One time? At Hartsfield-Jackson when I was headed to Phoenix, my brother and I got to watch a barefoot, 400-pound woman wearing a mini-mini-micro-skirt and way too small thong underwear bend over repeatedly to pick up peanuts she dropped on the floor. And since I can hear your brain thinking it: YES. Yes, she DID eat them. Slowly and deliberately. I'm horrified just remembering it. (I am also shuddering at the many memories I have of negotiating O'Hare International Airport, which is exactly what you do from the moment you step off a plane there: negotiate. For all its quirks, I think if you have to go through O'Hare more than ten times, you really come to appreciate a place like Hartsfield-Jackson.)

Nowadays, everyone has to practically strip AND take their shoes off AND taste any breast milk they brought with them AND go through those x-ray machines where questionably educated strangers can see you completely naked. What I'm saying is, thanks, you stupid airplane terrorists. You've turned us all into barefoot, 400 lb women who bend over repeatedly and eat peanuts off the floor. Hope you're happy now.

Speaking of traveling: I'm traveling tomorrow! And not by plane--woo! This time tomorrow, my feet will be in the sand, and an adult beverage will be at my side. I am taking some good books, this laptop, and my ghost hunter skillz (I don't have ghost hunter skillz). The cabin we are renting has bits and pieces of Ft. Skivner in it, and it was built at the turn of the century. I am certain there will be plenty of things to write about. And several opportunities for one bad poetry jam.

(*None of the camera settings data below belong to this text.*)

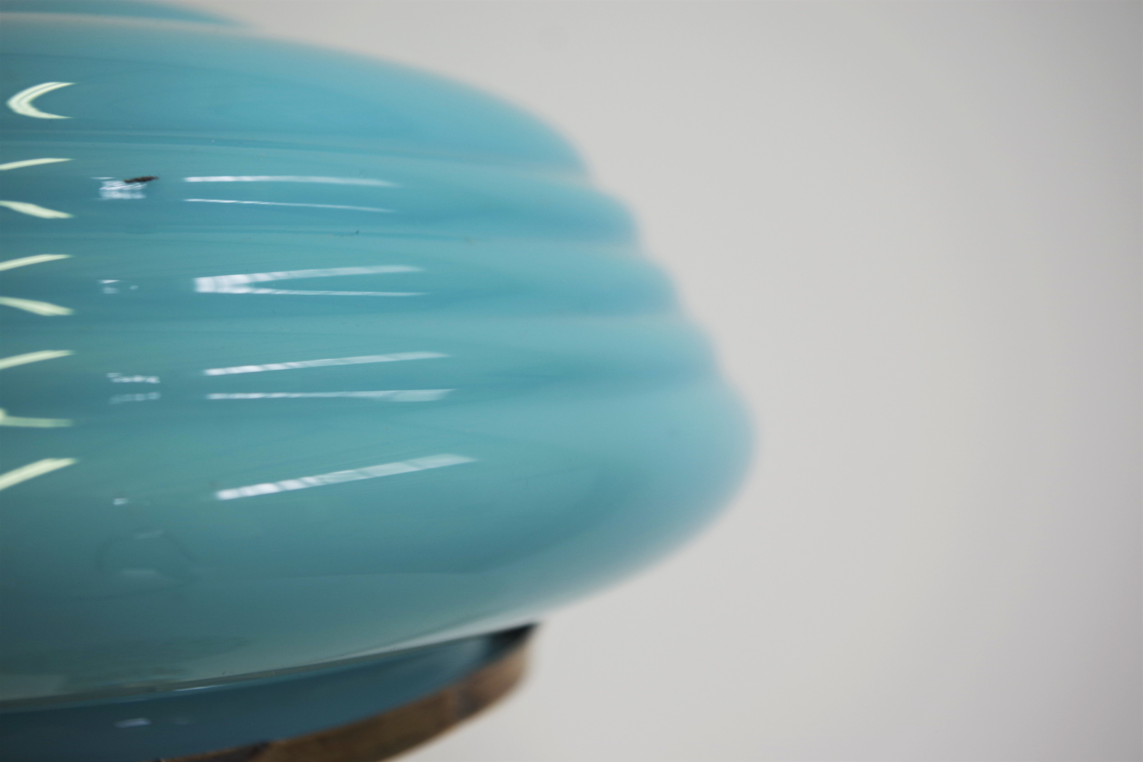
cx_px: 572
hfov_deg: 46.4
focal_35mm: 42
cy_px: 381
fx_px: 1333
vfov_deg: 31.9
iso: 200
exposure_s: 1/60
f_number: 4
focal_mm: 28.13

More important than all of that? Magic Mike XXL is being filmed ON Tybee Island! Which is where I shall be plunking my sandy feet. It's true! People magazine had a picture of a shirtless Joe Manganiello tossing a ball on Tybee Island. I suppose he could have been tossing a ball in Destin, Florida or Atlantic City, New Jersey or Malibu, California. But it was in People. And if People magazine says it's true, well then. ....Y'all! My friends and I could be extras! I could be in a real dang movie! Everyone has to get their start somewhere. (As long as my make up and hair are okay and I'm not having a fat day.)